» **THE PROBLEM**:
Below are records to be transcribed exactly; any pictures should be left out.

» **SUPPLIED DATA**:
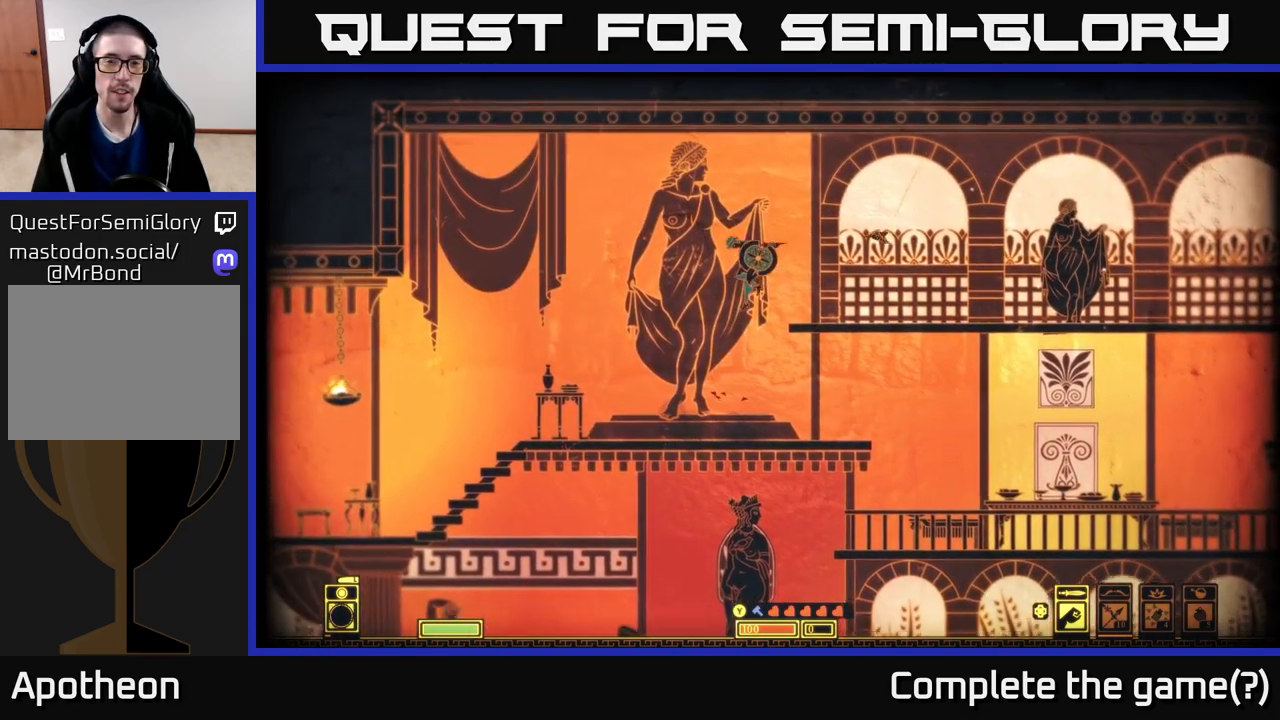
{"buttons": [], "left_stick": "left", "right_stick": "left", "events": [[100, "A", "up"], [267, "left_stick", "left"], [500, "right_stick", "left"]]}
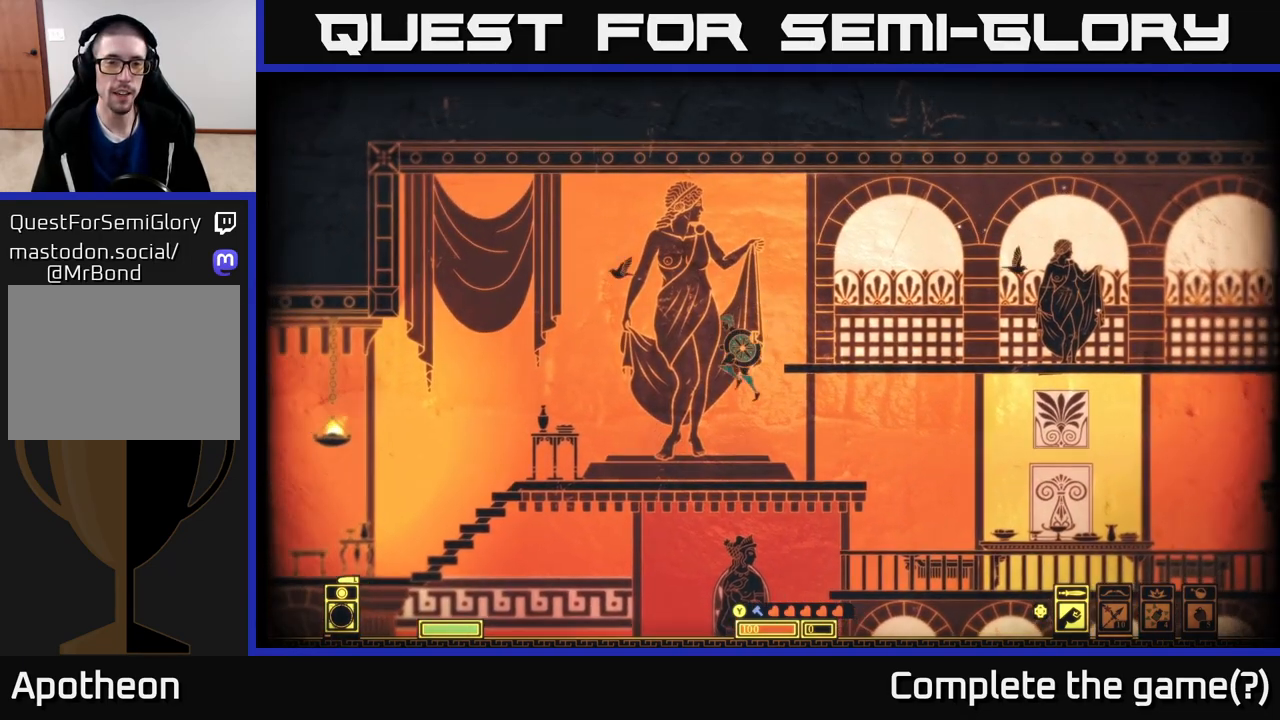
{"buttons": [], "left_stick": "left", "right_stick": "left", "events": []}
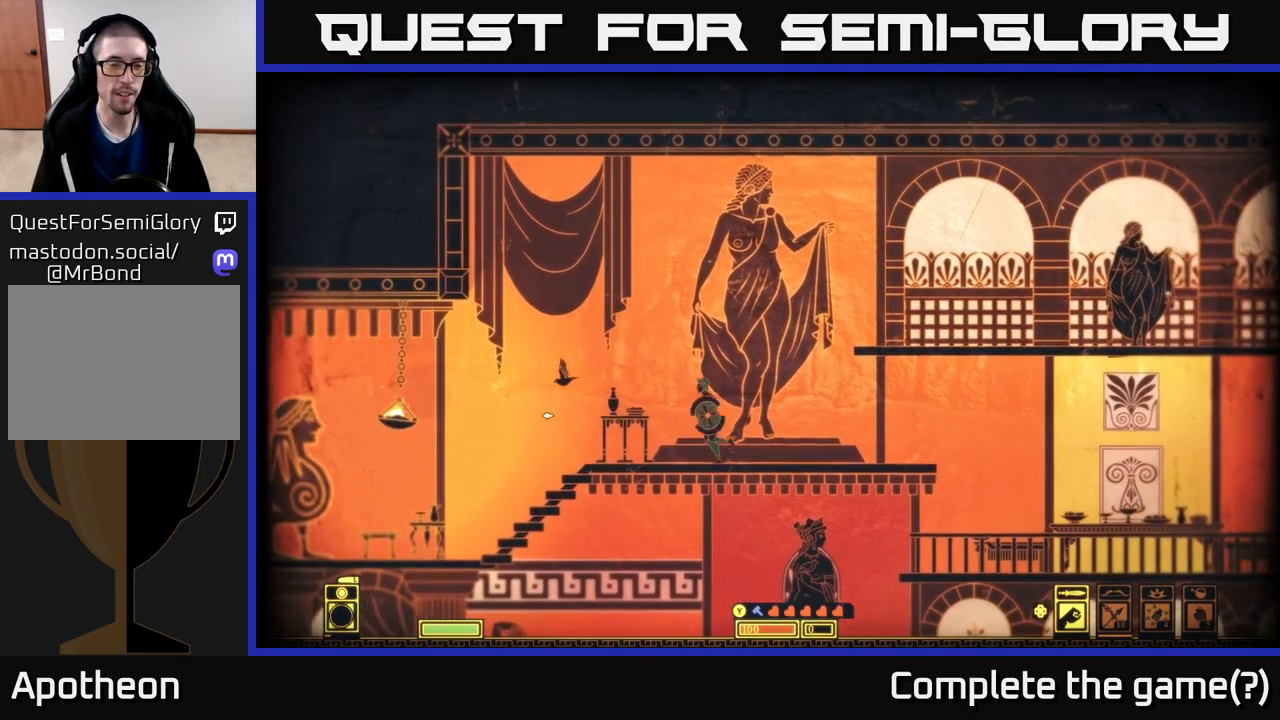
{"buttons": [], "left_stick": "left", "right_stick": "center", "events": [[217, "right_stick", "center"]]}
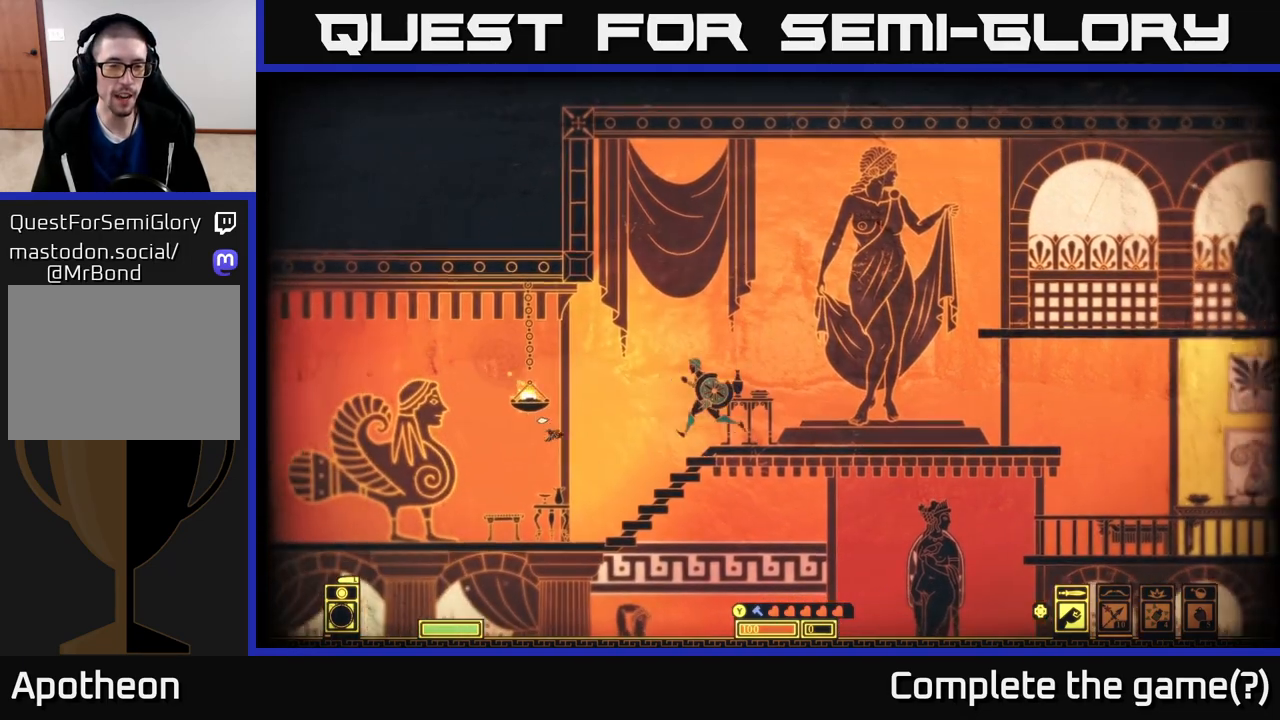
{"buttons": [], "left_stick": "center", "right_stick": "down-left", "events": [[267, "right_stick", "down-left"], [467, "left_stick", "center"]]}
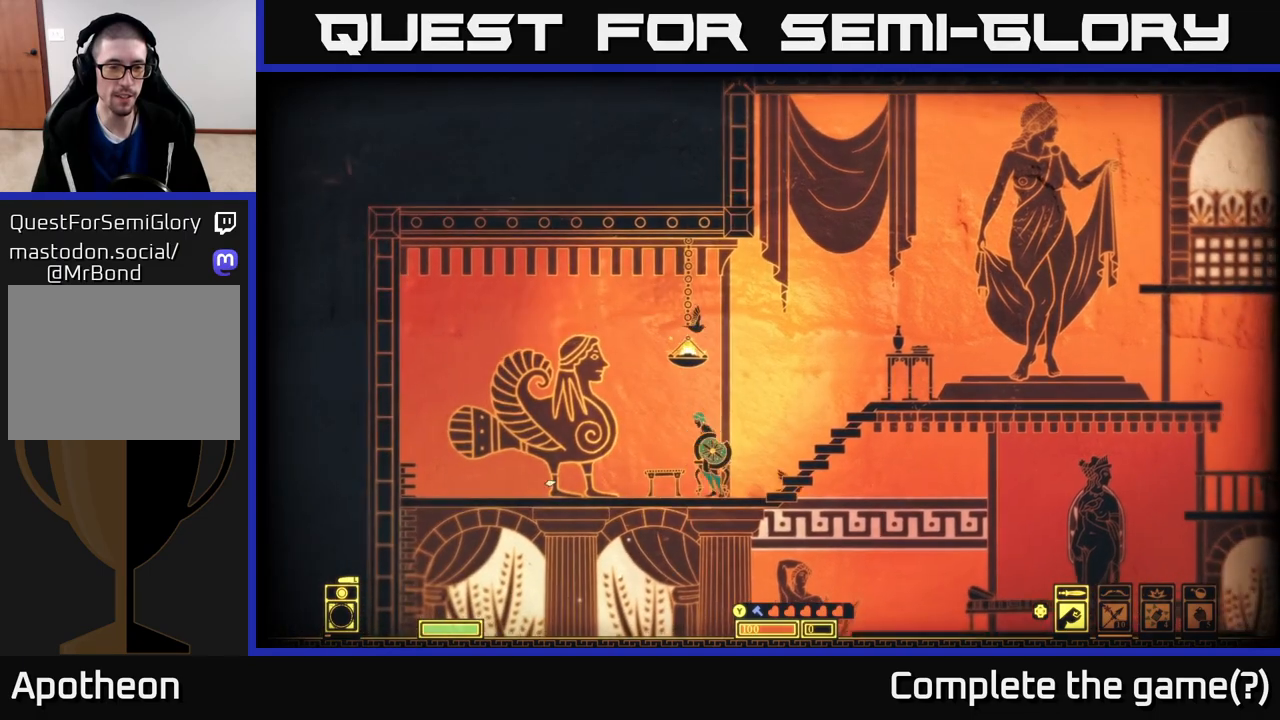
{"buttons": [], "left_stick": "down", "right_stick": "center", "events": [[33, "right_stick", "left"], [233, "right_stick", "down-left"], [433, "left_stick", "down"], [433, "right_stick", "center"]]}
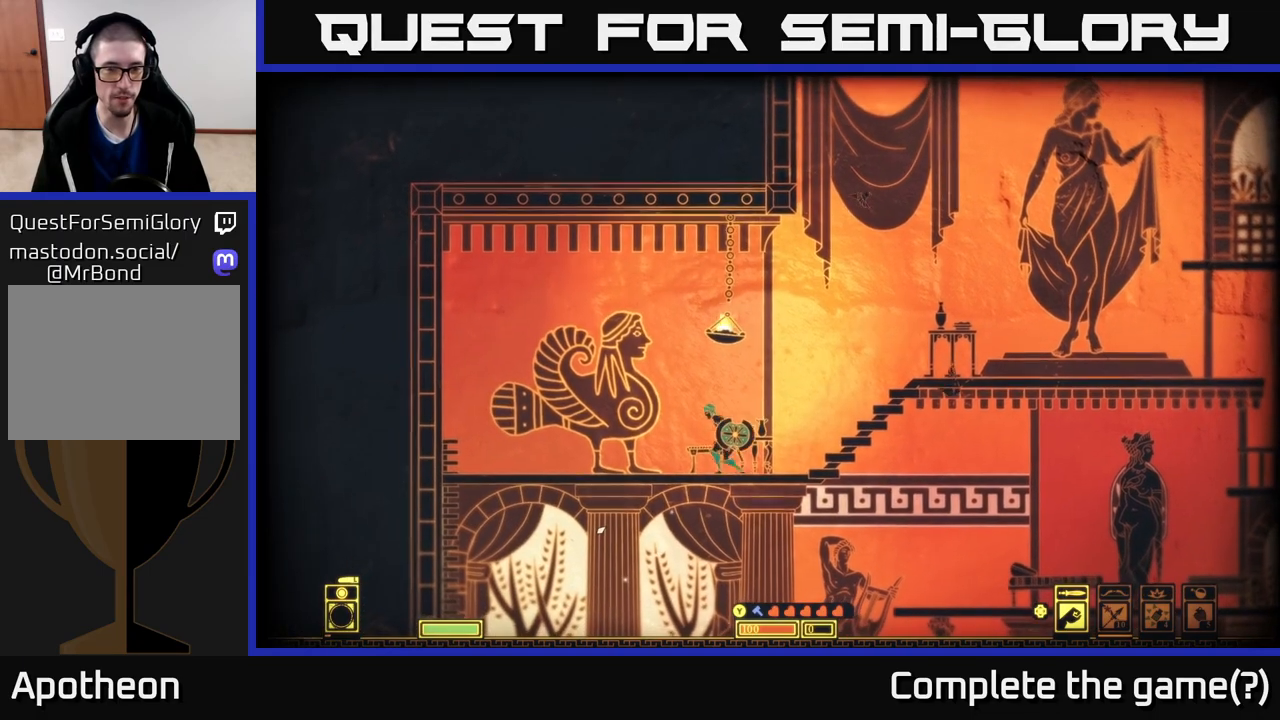
{"buttons": [], "left_stick": "down", "right_stick": "center", "events": [[67, "A", "down"], [267, "A", "up"]]}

» **RESPONSE BELOW**:
{"buttons": [], "left_stick": "left", "right_stick": "left", "events": [[100, "A", "up"], [267, "left_stick", "left"], [500, "right_stick", "left"]]}
{"buttons": [], "left_stick": "left", "right_stick": "left", "events": []}
{"buttons": [], "left_stick": "left", "right_stick": "center", "events": [[217, "right_stick", "center"]]}
{"buttons": [], "left_stick": "center", "right_stick": "down-left", "events": [[267, "right_stick", "down-left"], [467, "left_stick", "center"]]}
{"buttons": [], "left_stick": "down", "right_stick": "center", "events": [[33, "right_stick", "left"], [233, "right_stick", "down-left"], [433, "left_stick", "down"], [433, "right_stick", "center"]]}
{"buttons": [], "left_stick": "down", "right_stick": "center", "events": [[67, "A", "down"], [267, "A", "up"]]}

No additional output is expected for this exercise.